Krakau - Am schlimmsten war es in Lublin. Dort musste wegen Johannes Paul II. gar die Polizei einschreiten. Der Grund könnte profaner nicht sein. Just vor Ostern hatte die polnische Nationalbank vier Sondermünzen zur Heiligsprechung herausgegeben. Der Verkauf der Zloty-Münzen in den regionalen Niederlassungen der Staatsbank fand ein derart großes Interesse, dass selbst eine Anmeldung zur Verkaufsschlange im Internet nicht reichte. Es bildeten sich Schlangen wie zu kommunistischen Zeiten für Fleisch oder Toilettenpapier.

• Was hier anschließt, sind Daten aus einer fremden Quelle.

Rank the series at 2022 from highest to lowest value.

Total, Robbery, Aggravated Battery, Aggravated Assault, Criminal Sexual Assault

Dabei kam es in der Lubliner Schlange zu einer Schlägerei.

 

„Hinter diesem äußerlichen Interesse an Karol Wojtyla versteckt sich viel mehr“, sagt Agata Stachowiak. Sie steht in einem Warschauer Einkaufszentrum, vor ihr ein Büchertisch mit Schriften von und über Karol Wojtyla. „Zum einen hat Johannes Paul II. wesentlich zum Zerfall des Kommunismus beigetragen“, verweist sie auf die historische Bedeutung des Papstes in Polen, das fünf Wochen nach der Heiligsprechung auch den 25. Jahrestag der Wende von 1989 feiert. „Dazu kommt seine geistliche Dimension“, sagt Stachowiak. Sie blättert in einem der jüngsten Bestseller Polens: „Karol Wojtyla – ich bin sehr in Gottes Händen“, eine 635-seitige kritische Ausgabe seiner persönlichen Notizen zwischen 1962 und 2003. Stachowiak will gleich vier Bücher kaufen. „Als verspätete Ostergeschenke!“, sagt sie und lächelt.

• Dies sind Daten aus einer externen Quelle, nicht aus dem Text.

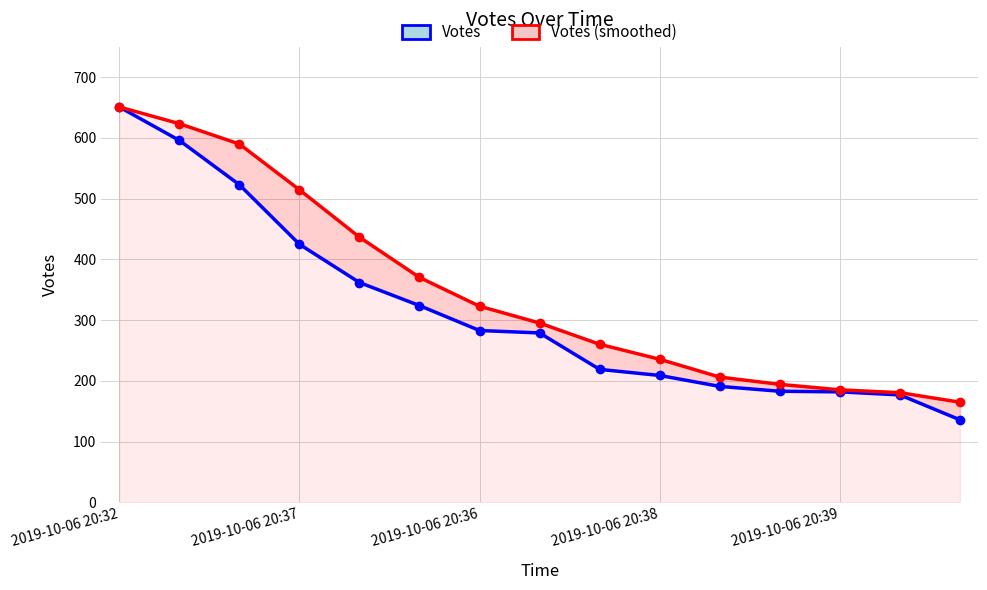

Count the number of categories in the chart.

15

Für viele Polen ist Johannes Paul II. eine moralische Autorität

So groß die Autorität Johannes Paul II. in Polen auch sein mag, der Einfluss der Kirche nimmt seit dessen Tod im April 2005 beständig ab. Die in den Tagen der polnischen Massentrauer noch viel beschworene Generation JP2, junge Menschen, die ihr ganzes Leben zur Zeit seines Pontifikats verbrachten, ist schon fast vergessen. Zwar geben laut Umfragen über 90 Prozent der Polen noch heute an, Johannes Paul II. sei für sie eine wichtige moralische Autorität, aber der sonntägliche Messgang nimmt stetig ab, und unter jungen Polen verhält es sich mit der Sexualmoral zumindest in den Städten ähnlich wie in Österreich. Nur das „Santo subito!“ hat sich bei den Polen gehalten – Johannes Paul II. ist für viele schon heilig.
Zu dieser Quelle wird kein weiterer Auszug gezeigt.